4. Bölgesel Farklılıklara Duyarsızlık

  • Azot sınırları (örneğin hektar başına 170 kg saf azot) tüm Türkiye için sabit.

  • Ancak Türkiye’nin toprak, iklim ve bitki deseni bölgeler arası çok farklı.

  • Aynı limitin her yerde uygulanması bilimsel açıdan yetersiz ve ekonomik açıdan adaletsiz sonuçlar doğurabilir.

5. Veri ve İzleme Sistemlerinde Eksiklik

  • Yönetmelik izleme ve raporlama mekanizması getiriyor ancak veri tabanları (örneğin NİBİS) hâlâ tam etkin değil.

  • Veri paylaşımı ve koordinasyon (Tarım ve Orman Bakanlığı – DSİ – Belediyeler) eksik.

  • Bu durum, saha verilerinin güncel ve güvenilir olmamasına yol açabilir.

6. Eğitim ve Yayım Faaliyetlerinin Zayıf Tanımlanması

  • Çiftçilere yönelik eğitim, danışmanlık, yayım faaliyetlerinin nasıl ve kim tarafından yapılacağı açıkça belirtilmemiş.

  • Bu da yönetmelik hükümlerinin sahada benimsenmesini zorlaştırabilir.

7. Maliyet ve Finansal Destek Belirsizliği

  • Yönetmelik birçok yeni yükümlülük getiriyor (örneğin depolama alanı, sızdırmazlık, raporlama).

  • Ancak hibe, kredi veya teşvik düzenlemeleri belirtilmemiş.
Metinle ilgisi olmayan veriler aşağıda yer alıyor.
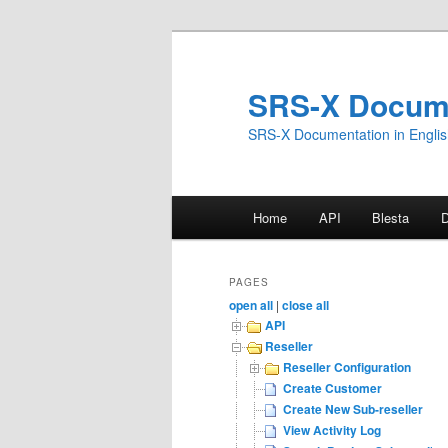
Skip
to
primary
SRS-X Docum
content
SRS-X Documentation in Engli
Main
Home
API
Blesta
menu
PAGES
open all
|
close all
API
Reseller
Reseller Configuration
Create Customer
Create New Sub-reseller
View Activity Log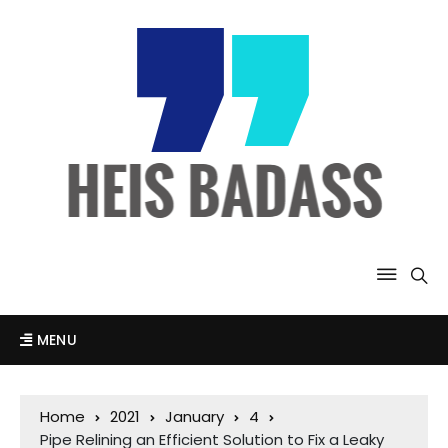
MENU
Home
2021
January
4
Pipe Relining an Efficient Solution to Fix a Leaky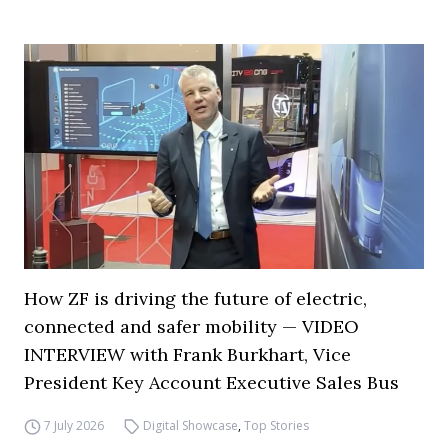
How ZF is driving the future of electric,
connected and safer mobility — VIDEO
INTERVIEW with Frank Burkhart, Vice
President Key Account Executive Sales Bus
7 July 2026
Digital Showcase
,
Top Stories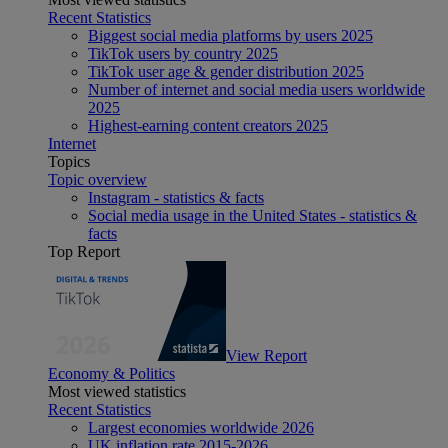
Recent Statistics
Biggest social media platforms by users 2025
TikTok users by country 2025
TikTok user age & gender distribution 2025
Number of internet and social media users worldwide
2025
Highest-earning content creators 2025
Internet
Topics
Topic overview
Instagram - statistics & facts
Social media usage in the United States - statistics &
facts
Top Report
View Report
Economy & Politics
Most viewed statistics
Recent Statistics
Largest economies worldwide 2026
UK inflation rate 2015-2026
  • Uygulama maliyetinin çiftçiye yüklenmesi, direnç ve uyumsuzluk riskini artırabilir.

8. Koordinasyon Eksikliği

  • Yönetmelik Tarım ve Orman Bakanlığı sorumluluğunda olsa da DSİ, çevre birimleri, belediyeler ve kooperatifler gibi paydaşların yetki sınırları net değil.

  • Bu durum, yetki karmaşası ve sahada sorumluluk boşluklarına yol açabilir.

9. Zaman Baskısı ve Geçiş Süreci Eksikliği

  • Yönetmelik yayımlandığı anda yürürlüğe girdi.

  • Ancak geçiş süreci veya kademeli uygulama planı öngörülmemiş.

  • Bu durum, işletmelerin adaptasyon sürecini zorlaştırabilir.

10. Yaptırımların Belirsizliği

  • Uygunsuzluk durumunda idari yaptırımlar, para cezaları veya faaliyet kısıtlamaları açıkça tanımlanmamış.

  • Bu da denetim otoritelerinin yaptırım uygulamada kararsız kalmasına neden olabilir.